Titanium(IV) Complexes with N,N′-Dialkyl-2,3-dihydroxyterephthalamides and 1-Hydroxy-2(1H)-pyridinone as Siderophore and Tunichrome Analogues
journal contributionposted on 16.11.2009, 00:00 by Ritika Uppal, Hayley P. Israel, Christopher D. Incarvito, Ann M. Valentine
The aqueous chemistry of Ti(IV) with biological ligands siderophores and tunichromes is modeled by using N,N′-dialkyl-2,3-dihydroxyterephthalamides (alTAMs), analogues of catecholamide-containing biomolecules, and 1-hydroxy-2(1H)-pyridinone (1,2-HOPO), an analogue of hydroxamate-containing biomolecules. Both types of ligands stabilize Ti(IV) with respect to hydrolytic precipitation, and afford tractable complexes. Complexes with the methyl derivative of alTAM, meTAM, are characterized by using mass spectrometry and UV/vis spectroscopy. Complexes with etTAM are characterized by the same techniques as well as X-ray crystallography, cyclic voltammetry, and spectropotentiomeric titration.

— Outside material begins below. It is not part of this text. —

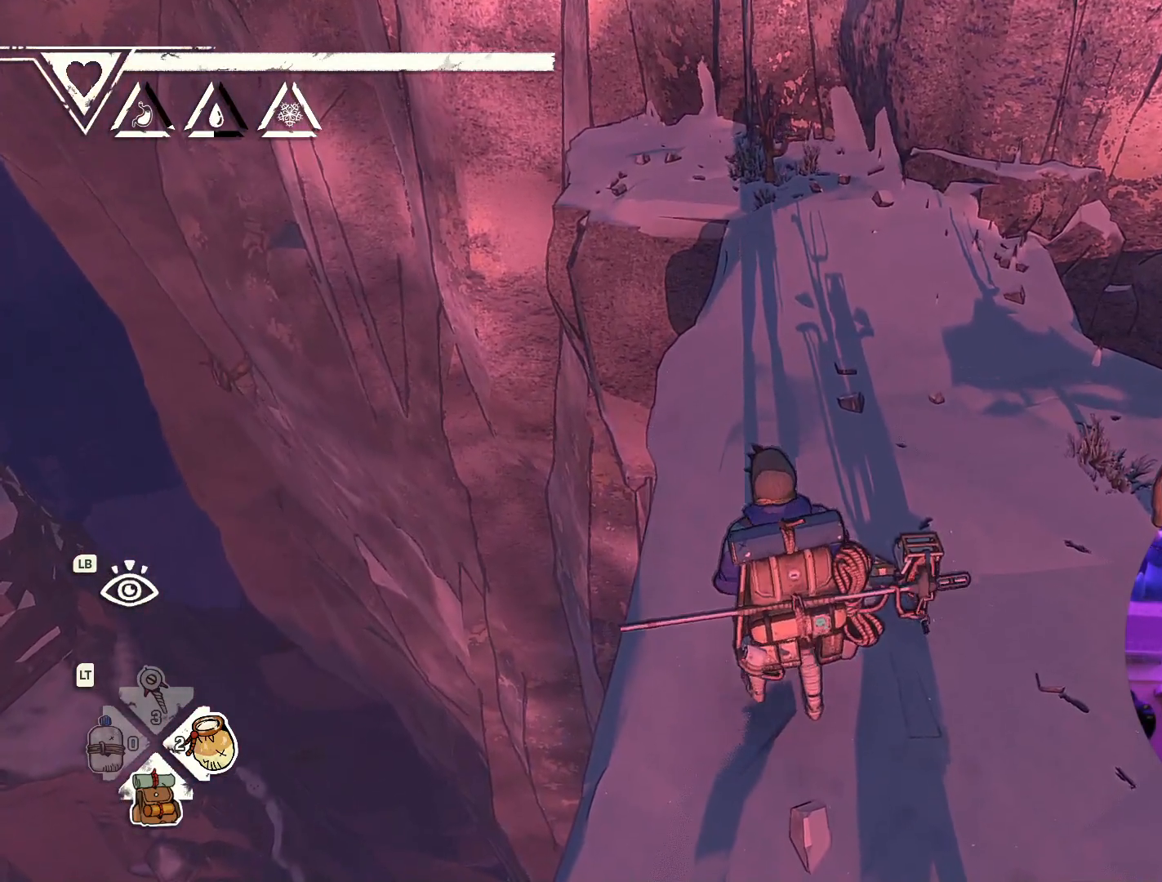
{"buttons": [], "left_stick": "up", "right_stick": "right", "events": [[467, "right_stick", "right"]]}
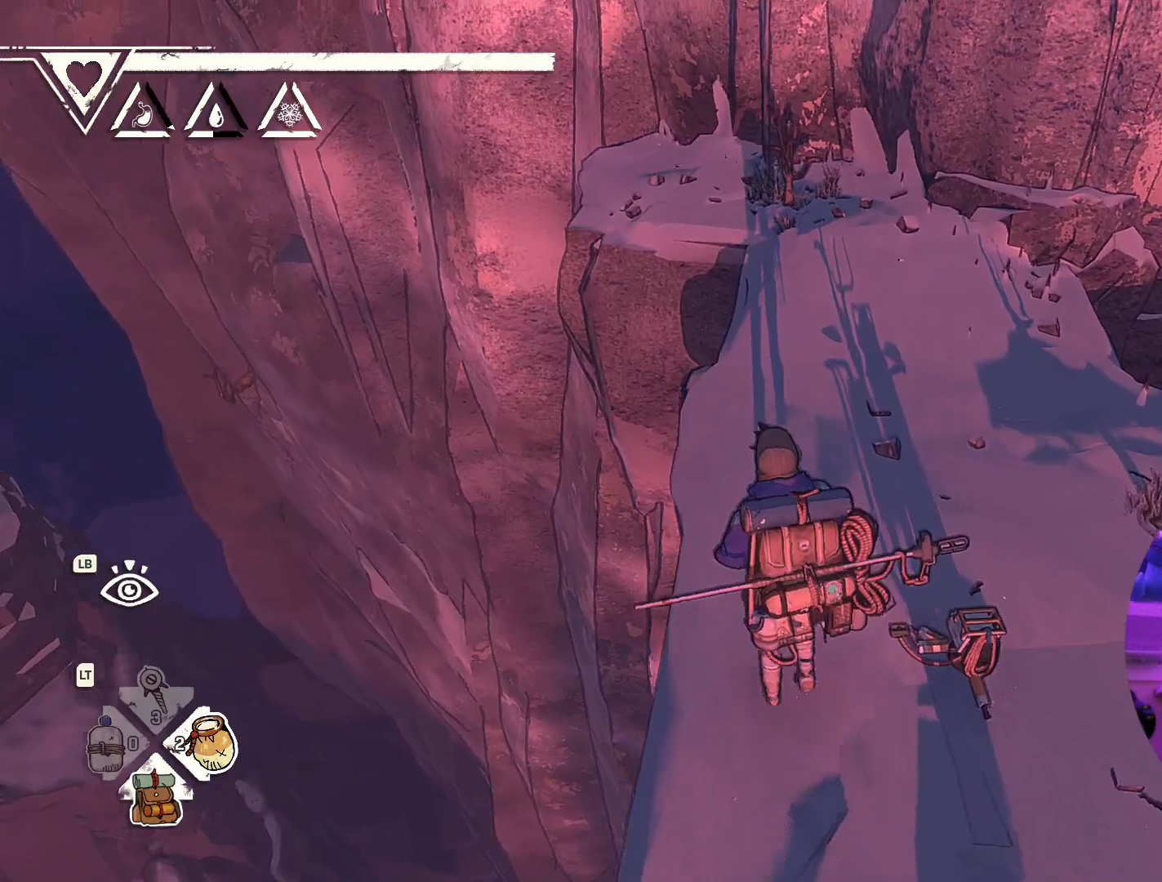
{"buttons": [], "left_stick": "up", "right_stick": "right", "events": []}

The ESI mass spectra of these complexes in water show both 1:2 and 1:3 metal/ligand species. The X-ray crystal structure of a 1:2 complex, K2[Ti(etTAM)2(OCH3)2]·2CH3OH (1), is reported. The midpoint potential for reduction of 1 dissolved in solution is −0.98 V. A structure for a 1:3 Ti/etTAM species, Na2[Ti(etTAM)3] demonstrates the coordination and connectivity in that complex. Spectropotentiometric titrations in water reveal three metal-containing species in solution between pH 3 and 10. 1,2-HOPO supports Ti(IV) complexes that are stable and soluble in aqueous solution. The bis-HOPO complex [Ti(1,2-HOPO)2(OCH3)2] (5) was characterized by X-ray crystallography and by mass spectrometry in solution, and the tris-HOPO dimer [(1,2-HOPO)3TiOTi(1,2-HOPO)3] (6) was characterized by X-ray crystallography. Taken together, these experiments explore the characteristics of complexes that may form between siderophores and tunichromes with Ti(IV) in biology and in the environment, and guide efforts toward new, well characterized aqueous Ti(IV) complexes. By revealing the identities and some characteristics of complexes that form under a variety of conditions, these studies further our understanding of the complicated nature of aqueous titanium coordination chemistry.